Extracted page text data
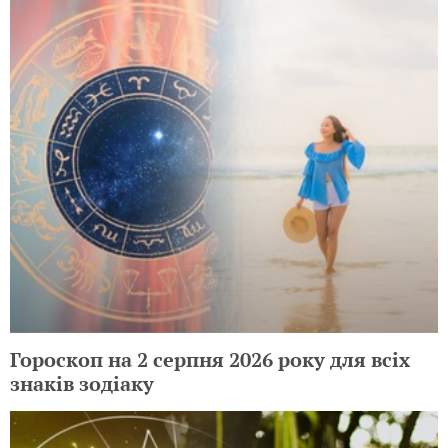
Гороскоп на 2 серпня 2026 року для всіх
знаків зодіаку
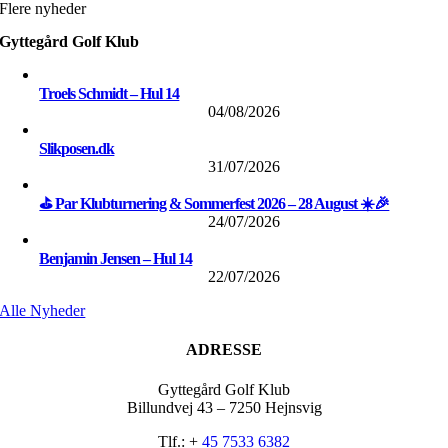
Flere nyheder
Gyttegård Golf Klub
Troels Schmidt – Hul 14
04/08/2026
Slikposen.dk
31/07/2026
⛳ Par Klubturnering & Sommerfest 2026 – 28 August ☀️🎉
24/07/2026
Benjamin Jensen – Hul 14
22/07/2026
Alle Nyheder
ADRESSE
Gyttegård Golf Klub
Billundvej 43 – 7250 Hejnsvig
Tlf.: +
45 7533 6382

→ EXERCISE: Images stay out; the entries above are to be printed exactly.

→ THE ANSWER:
Гороскоп на 2 серпня 2026 року для всіх
знаків зодіаку
Flere nyheder
Gyttegård Golf Klub
Troels Schmidt – Hul 14
04/08/2026
Slikposen.dk
31/07/2026
⛳ Par Klubturnering & Sommerfest 2026 – 28 August ☀️🎉
24/07/2026
Benjamin Jensen – Hul 14
22/07/2026
Alle Nyheder
ADRESSE
Gyttegård Golf Klub
Billundvej 43 – 7250 Hejnsvig
Tlf.: +
45 7533 6382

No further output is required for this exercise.